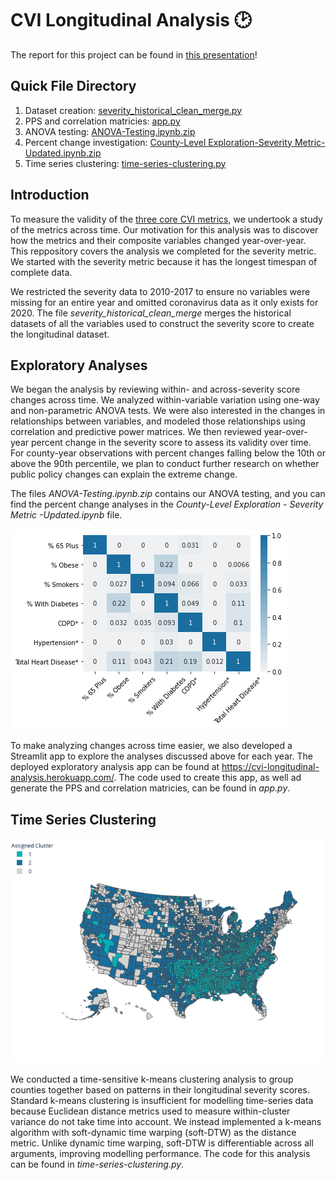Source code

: # CVI Longitudinal Analysis 🕑

The report for this project can be found in [this presentation](https://docs.google.com/presentation/d/e/2PACX-1vSBMJQ1k_AHi52Qp4vVT6srPFXUkQVZb6CEuzIXH7bQ_81QUsPzlHKycyzsUvbS3umj1DCEoSS-3XkP/pub?start=false&loop=false&delayms=60000)!

## Quick File Directory
1. Dataset creation: [severity_historical_clean_merge.py](https://github.com/community-insight-impact/longitudinal_metrics/blob/main/severity_historical_clean_merge.py)
2. PPS and correlation matricies: [app.py](https://github.com/community-insight-impact/longitudinal_metrics/blob/main/app.py)
3. ANOVA testing: [ANOVA-Testing.ipynb.zip](https://github.com/community-insight-impact/longitudinal_metrics/blob/main/Anova-Testing.ipynb.zip)
4. Percent change investigation: [County-Level Exploration-Severity Metric-Updated.ipynb.zip](https://github.com/community-insight-impact/longitudinal_metrics/blob/main/County-Level%20Exploration%20-%20Severity%20Metric%20-Updated.ipynb.zip)
5. Time series clustering: [time-series-clustering.py](https://github.com/community-insight-impact/longitudinal_metrics/blob/main/time-series-clustering.py)

## Introduction
To measure the validity of the [three core CVI metrics](https://github.com/community-insight-impact/covid_community_vulnerability), we undertook a study of the metrics across time. Our motivation for this analysis was to discover how the metrics and their composite variables changed year-over-year. This reppository covers the analysis we completed for the severity metric. We started with the severity metric because it has the longest timespan of complete data.

We restricted the severity data to 2010-2017 to ensure no variables were missing for an entire year and omitted coronavirus data as it only exists for 2020. The file *severity_historical_clean_merge* merges the historical datasets of all the variables used to construct the severity score to create the longitudinal dataset. 

## Exploratory Analyses
We began the analysis by reviewing within- and across-severity score changes across time. We analyzed within-variable variation using one-way and non-parametric ANOVA tests.  We were also interested in the changes in relationships between variables, and modeled those relationships using correlation and predictive power matrices. We then reviewed year-over-year percent change in the severity score to assess its validity over time. For county-year observations with percent changes falling below the 10th or above the 90th percentile, we plan to conduct further research on whether public policy changes can explain the extreme change. 

The files *ANOVA-Testing.ipynb.zip* contains our ANOVA testing, and you can find the percent change analyses in the *County-Level Exploration - Severity Metric -Updated.ipynb* file. 

![Longitudinal PPS Matrix](https://github.com/community-insight-impact/longitudinal_metrics/blob/main/pps.png)

To make analyzing changes across time easier, we also developed a Streamlit app to explore the analyses discussed above for each year. The deployed exploratory analysis app can be found at https://cvi-longitudinal-analysis.herokuapp.com/. The code used to create this app, as well ad generate the PPS and correlation matricies, can be found in *app.py*.

## Time Series Clustering

![Time Series Clusters by County](https://github.com/community-insight-impact/longitudinal_metrics/blob/main/clusters-map.png)

We conducted a time-sensitive k-means clustering analysis to group counties together based on patterns in their longitudinal severity scores. Standard k-means clustering is insufficient for modelling time-series data because Euclidean distance metrics used to measure within-cluster variance do not take time into account. We instead implemented a k-means algorithm with soft-dynamic time warping (soft-DTW) as the distance metric. Unlike dynamic time warping, soft-DTW is differentiable across all arguments, improving modelling performance. The code for this analysis can be found in *time-series-clustering.py*.
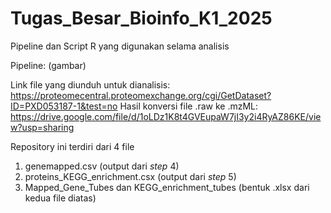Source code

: # Tugas_Besar_Bioinfo_K1_2025
Pipeline dan Script R yang digunakan selama analisis

Pipeline:
(gambar)

Link file yang diunduh untuk dianalisis: https://proteomecentral.proteomexchange.org/cgi/GetDataset?ID=PXD053187-1&test=no
Hasil konversi file .raw ke .mzML: https://drive.google.com/file/d/1oLDz1K8t4GVEupaW7jI3y2i4RyAZ86KE/view?usp=sharing

Repository ini terdiri dari 4 file
1. genemapped.csv (output dari _step_ 4)
2. proteins_KEGG_enrichment.csx (output dari _step_ 5)
3. Mapped_Gene_Tubes dan KEGG_enrichment_tubes (bentuk .xlsx dari kedua file diatas)

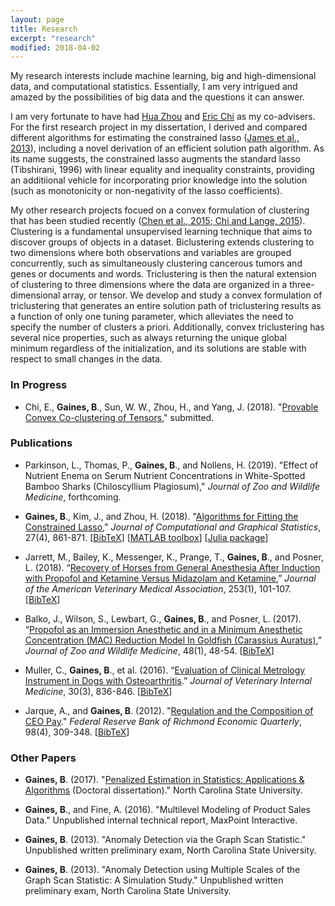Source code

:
 ```yaml
---
layout: page
title: Research
excerpt: "research"
modified: 2018-04-02
---
```


My research interests include machine learning, big and high-dimensional data, and computational statistics. Essentially, I am very intrigued and amazed by the possibilities of big data and the questions it can answer.

I am very fortunate to have had [Hua Zhou](http://hua-zhou.github.io/) and [Eric Chi](www.ericchi.com) as my co-advisers.  For the first research project in my dissertation, I derived and compared different algorithms for estimating the constrained lasso ([James et al., 2013](http://www-bcf.usc.edu/~gareth/research/PAC.pdf)), including a novel derivation of an efficient solution path algorithm.  As its name suggests, the constrained lasso augments the standard lasso (Tibshirani, 1996) with linear equality and inequality constraints, providing an additiional vehicle for incorporating prior knowledge into the solution (such as monotonicity or non-negativity of the lasso coefficients).

My other research projects focued on a convex formulation of clustering that has been studied recently ([Chen et al., 2015](http://journals.plos.org/ploscompbiol/article?id=10.1371%2Fjournal.pcbi.1004228);[ Chi and Lange, 2015](http://www.tandfonline.com/doi/abs/10.1080/10618600.2014.948181#.VHVPyt5WVzo)).  Clustering is a fundamental unsupervised learning technique that aims to discover groups of objects in a dataset. Biclustering extends clustering to two dimensions where both observations and variables are grouped concurrently, such as simultaneously clustering cancerous tumors and genes or documents and words. Triclustering is then the natural extension of clustering to three dimensions where the data are organized in a three-dimensional array, or tensor.  We develop and study a convex formulation of triclustering that generates an entire solution path of triclustering results as a function of only one tuning parameter, which alleviates the need to specify the number of clusters a priori.  Additionally, convex triclustering has several nice properties, such as always returning the unique global minimum regardless of the initialization, and its solutions are stable with respect to small changes in the data.

### In Progress

* Chi, E., **Gaines, B**., Sun, W. W., Zhou, H., and Yang, J. (2018).  "[Provable Convex Co-clustering of Tensors](https://arxiv.org/abs/1803.06518)," submitted.



### Publications
- Parkinson, L., Thomas, P., **Gaines, B**., and Nollens, H.  (2019). "Effect of Nutrient Enema on Serum Nutrient Concentrations in White-Spotted Bamboo Sharks (Chiloscyllium Plagiosum)," *Journal of Zoo and Wildlife Medicine*, forthcoming.

- **Gaines, B**., Kim, J., and Zhou, H. (2018).  "[Algorithms for Fitting the Constrained Lasso](https://www.tandfonline.com/doi/full/10.1080/10618600.2018.1473777)," *Journal of Computational and Graphical Statistics*, 27(4), 861-871. [[BibTeX](http://brgaines.github.io/research/gainesKimZhou18.bib)] [[MATLAB toolbox](http://hua-zhou.github.io/SparseReg/)] [[Julia package](https://github.com/Hua-Zhou/ConstrainedLasso.jl)]

- Jarrett, M., Bailey, K., Messenger, K., Prange, T., **Gaines, B**., and Posner, L. (2018).  “[Recovery of Horses from General Anesthesia After Induction with Propofol and Ketamine Versus Midazolam and Ketamine](https://www.ncbi.nlm.nih.gov/pubmed/29911938),”  *Journal of the American Veterinary Medical Association*, 253(1), 101-107. [[BibTeX](http://brgaines.github.io/research/jarrettEtAl18.bib)]

- Balko, J., Wilson, S., Lewbart, G., **Gaines, B**., and Posner, L. (2017).  “[Propofol as an Immersion Anesthetic and in a Minimum Anesthetic Concentration (MAC) Reduction Model In Goldfish (Carassius Auratus)](https://www.ncbi.nlm.nih.gov/pubmed/28363074),”  *Journal of Zoo and Wildlife Medicine*, 48(1), 48-54. [[BibTeX](http://brgaines.github.io/research/balkoEtAl17.bib)]

- Muller, C., **Gaines, B**., et al. (2016).  “[Evaluation of Clinical Metrology Instrument in Dogs with Osteoarthritis](https://www.ncbi.nlm.nih.gov/pubmed/26971876).”  *Journal of Veterinary Internal Medicine*, 30(3), 836-846. [[BibTeX](http://brgaines.github.io/research/mullerGaines16.bib)]

- Jarque, A., and **Gaines, B**. (2012). "[Regulation and the Composition of CEO Pay](https://www.richmondfed.org/publications/research/economic_quarterly/2012/q4/pdf/jarque.pdf)." *Federal Reserve Bank of Richmond Economic Quarterly*, 98(4), 309-348. [[BibTeX](http://brgaines.github.io/research/jarqueGaines12.bib)]

### Other Papers

* **Gaines, B**. (2017). "[Penalized Estimation in Statistics: Applications & Algorithms](http://www.lib.ncsu.edu/resolver/1840.20/34690) (Doctoral dissertation)." North Carolina State University.

* **Gaines, B**., and Fine, A. (2016). "Multilevel Modeling of Product Sales Data." Unpublished internal technical report, MaxPoint Interactive.

* **Gaines, B**. (2013). "Anomaly Detection via the Graph Scan Statistic." Unpublished written preliminary exam, North Carolina State University.

* **Gaines, B**. (2013). "Anomaly Detection using Multiple Scales of the Graph Scan Statistic: A Simulation Study." Unpublished written preliminary exam, North Carolina State University.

*-*-*

_Exercise_.
Word for word, give again the lines from the first entry to the line with "## Introduction", inclusive. Exclude the pictures.

_Expected output_.
Source code

: # CVI Longitudinal Analysis 🕑

The report for this project can be found in [this presentation](https://docs.google.com/presentation/d/e/2PACX-1vSBMJQ1k_AHi52Qp4vVT6srPFXUkQVZb6CEuzIXH7bQ_81QUsPzlHKycyzsUvbS3umj1DCEoSS-3XkP/pub?start=false&loop=false&delayms=60000)!

## Quick File Directory
1. Dataset creation: [severity_historical_clean_merge.py](https://github.com/community-insight-impact/longitudinal_metrics/blob/main/severity_historical_clean_merge.py)
2. PPS and correlation matricies: [app.py](https://github.com/community-insight-impact/longitudinal_metrics/blob/main/app.py)
3. ANOVA testing: [ANOVA-Testing.ipynb.zip](https://github.com/community-insight-impact/longitudinal_metrics/blob/main/Anova-Testing.ipynb.zip)
4. Percent change investigation: [County-Level Exploration-Severity Metric-Updated.ipynb.zip](https://github.com/community-insight-impact/longitudinal_metrics/blob/main/County-Level%20Exploration%20-%20Severity%20Metric%20-Updated.ipynb.zip)
5. Time series clustering: [time-series-clustering.py](https://github.com/community-insight-impact/longitudinal_metrics/blob/main/time-series-clustering.py)

## Introduction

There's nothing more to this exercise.